III. The general Ability of MFN Clauses to invoke dispute settlement mechanisms: This chapter argues that the distinction between substantive and procedural rights is not warranted in the context of MFN clauses, as both are essential to protect investors against discriminatory and ineffective judicial systems.
IV. The Scope of a MFN Clause in a Particular Case: This section develops a framework for interpretation, emphasizing the importance of treaty wording, the ejusdem generis principle as a filter, and the critical distinction between removing procedural obstacles versus the creation of jurisdiction through state consent.
V. Conclusion: The concluding chapter summarizes the proposed systematic approach, suggesting that while broad MFN clauses should generally be assumed to cover procedural rights, they cannot be used to override the fundamental requirement of state consent to arbitration.
Most-Favoured-Nation Clause, MFN, Bilateral Investment Treaty, BIT, Investment Arbitration, ICSID, Dispute Settlement, Procedural Rights, Substantive Rights, Treaty Interpretation, State Consent, Ejusdem Generis, Investment Protection, Maffezini Decision, Treaty Shopping
The book investigates whether Most-Favoured-Nation (MFN) clauses in Bilateral Investment Treaties allow investors to bypass the specific dispute settlement procedures defined in their basic treaty in order to adopt more favorable procedural rules found in other treaties.
Central themes include the scope of MFN clauses, the tension between substantive and procedural treaty rights, the principles of treaty interpretation under the Vienna Convention, and the necessity of state consent for international arbitration.
The goal is to move beyond the current confusion caused by inconsistent arbitral rulings and to develop a consistent, systematic framework for future tribunals to evaluate whether an MFN clause can legitimately import procedural rights.

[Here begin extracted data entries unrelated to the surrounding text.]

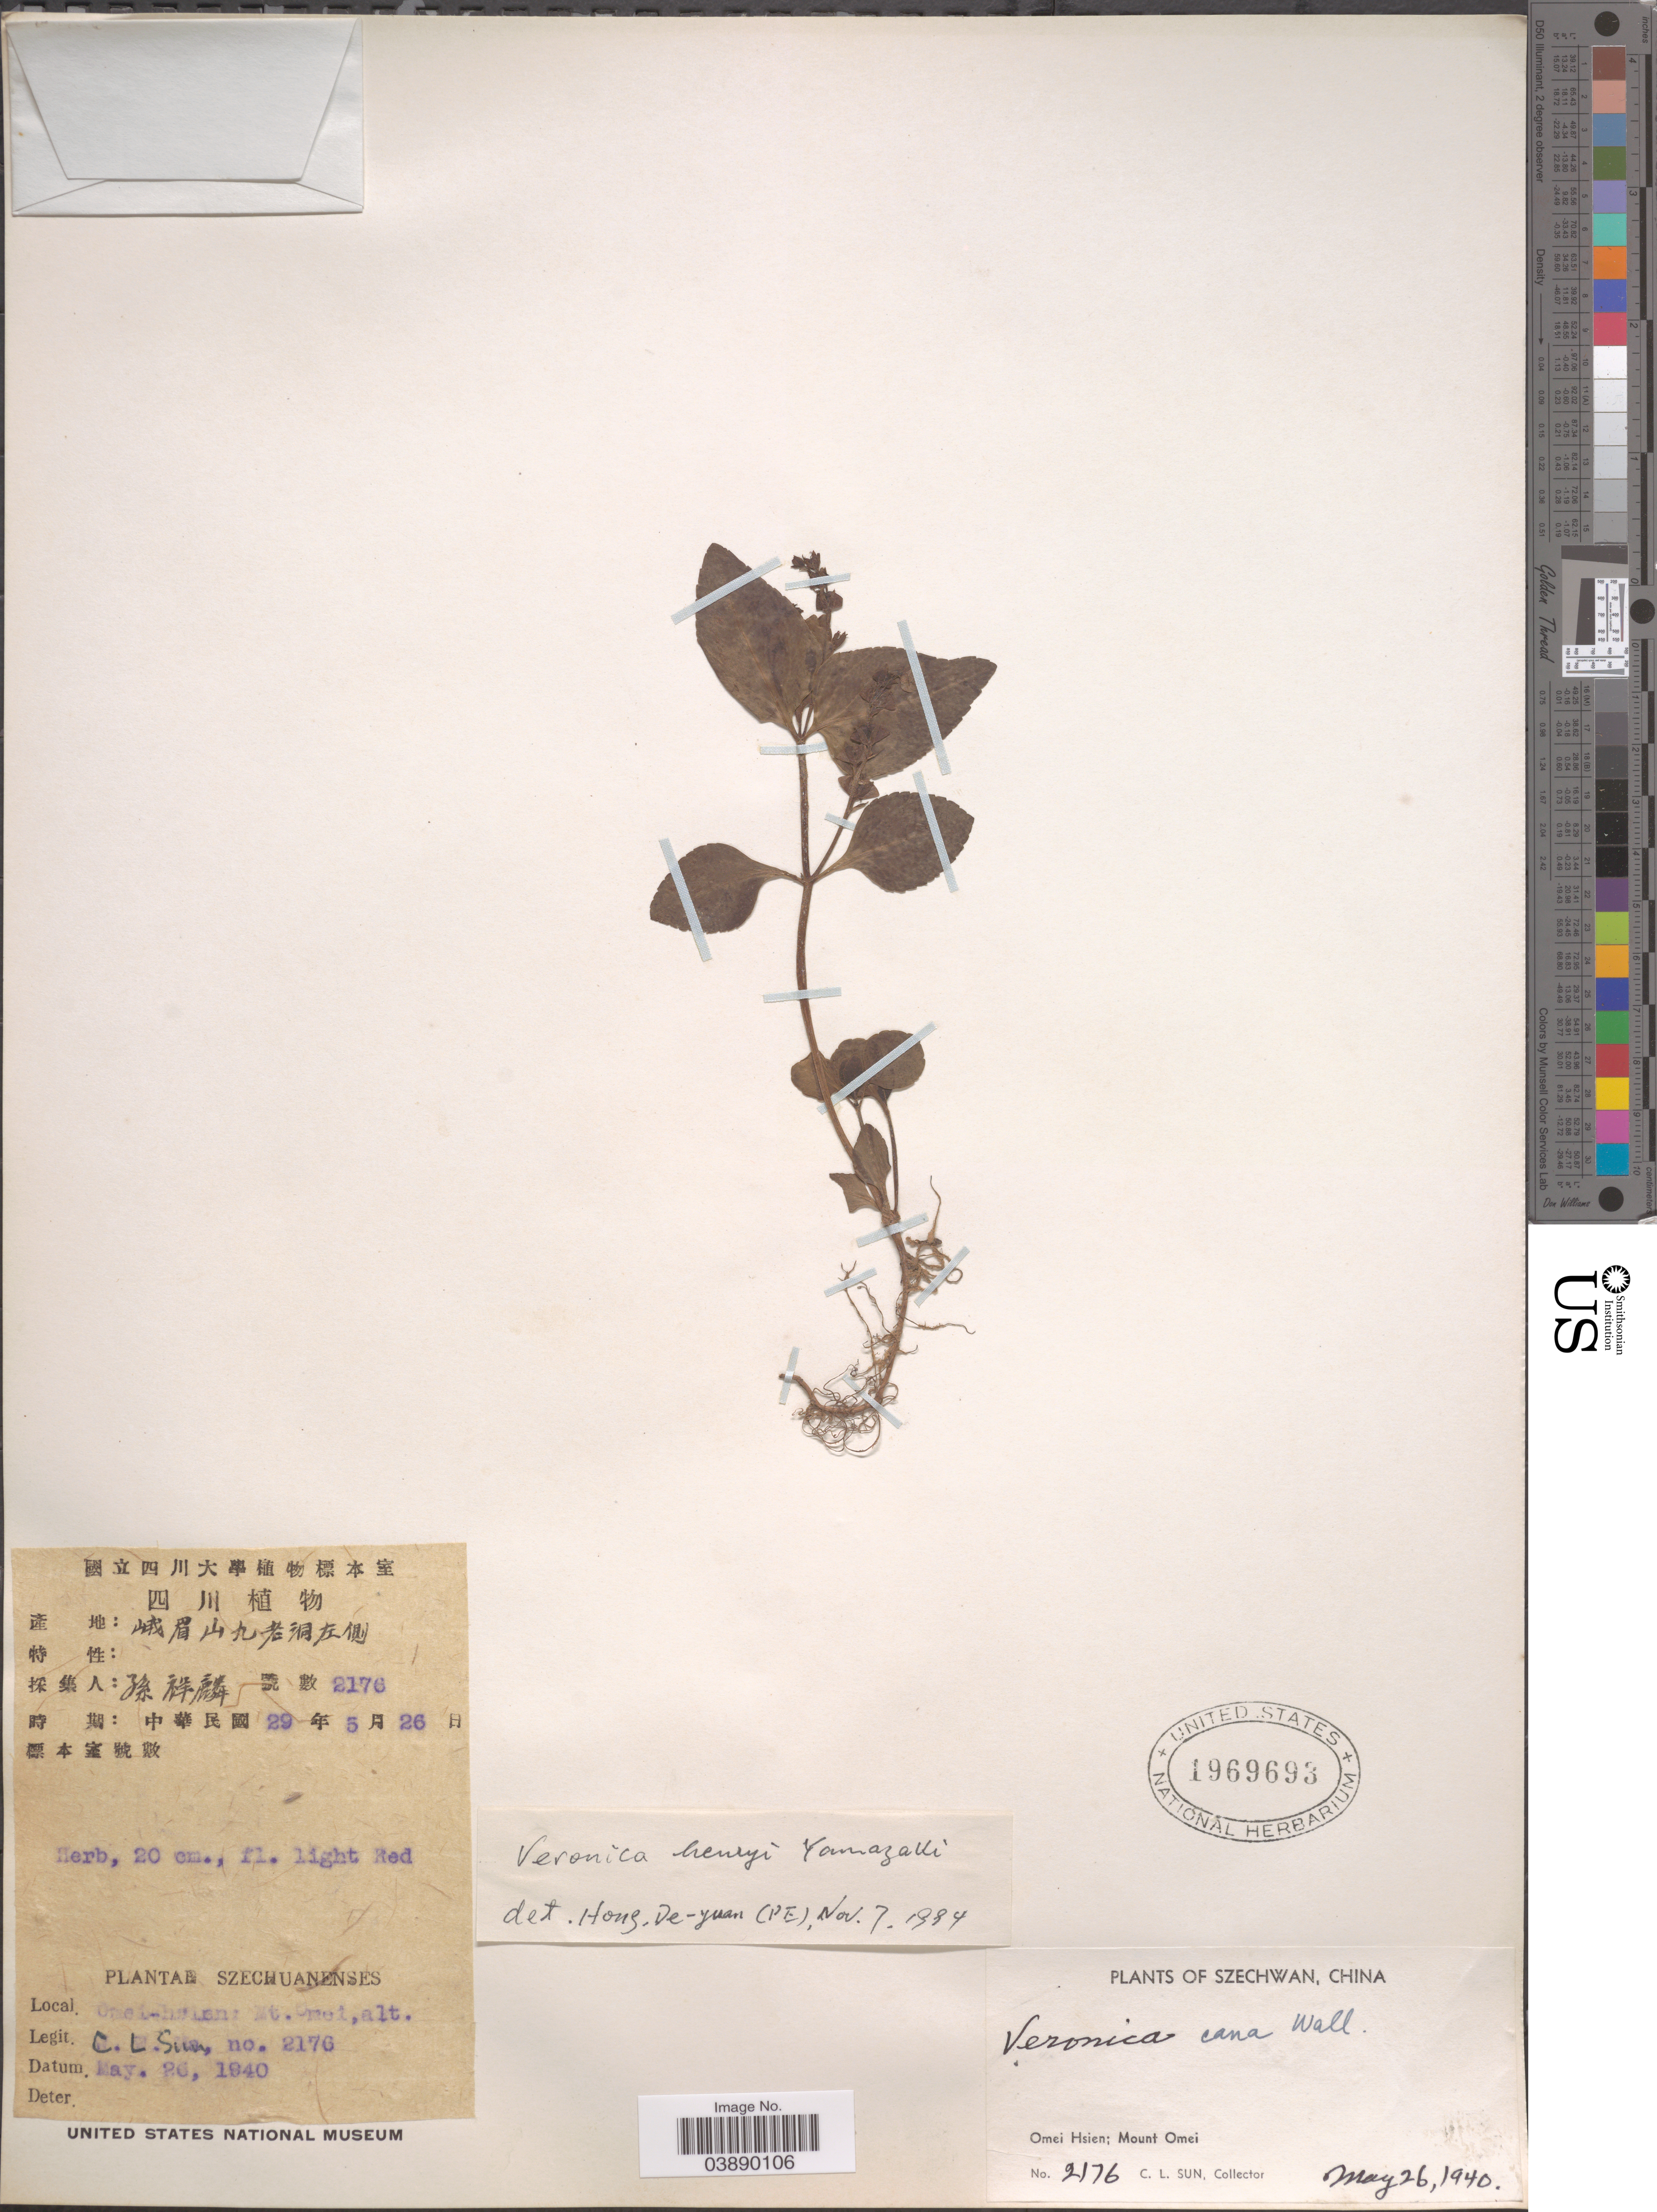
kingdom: Plantae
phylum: Tracheophyta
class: Magnoliopsida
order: Lamiales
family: Plantaginaceae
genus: Veronica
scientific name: Veronica henryi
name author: T. Yamaz.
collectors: C. Sun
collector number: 2176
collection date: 1940-05-26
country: China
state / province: Sichuan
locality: Szechwan. Omei Hsien; Mount Omei.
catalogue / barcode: US 1969693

The author employs a comparative legal analysis, contrasting the arguments and reasonings of various ICSID tribunal decisions to identify patterns, logical inconsistencies, and the evolution of legal thought on the application of MFN clauses.
It covers a detailed analysis of landmark cases such as Maffezini, Siemens, and Plama, evaluates the utility of the ejusdem generis principle, and establishes the limits of MFN clauses, particularly regarding the requirement for explicit state consent to arbitration.
Key terms include MFN clause, investment arbitration, treaty interpretation, dispute settlement, procedural rights, and state consent.
The author argues that while an MFN clause can remove "procedural obstacles" (like waiting periods) in a treaty where consent to arbitration already exists, it cannot be used to "create jurisdiction" (importing consent) where the host state has never explicitly agreed to arbitrate a specific type of dispute or forum.
The author contends that both substantive and procedural rights complement each other; a high level of substantive protection is effectively worthless if the investor is forced to pursue claims in a biased or ineffective domestic judicial system of the host state.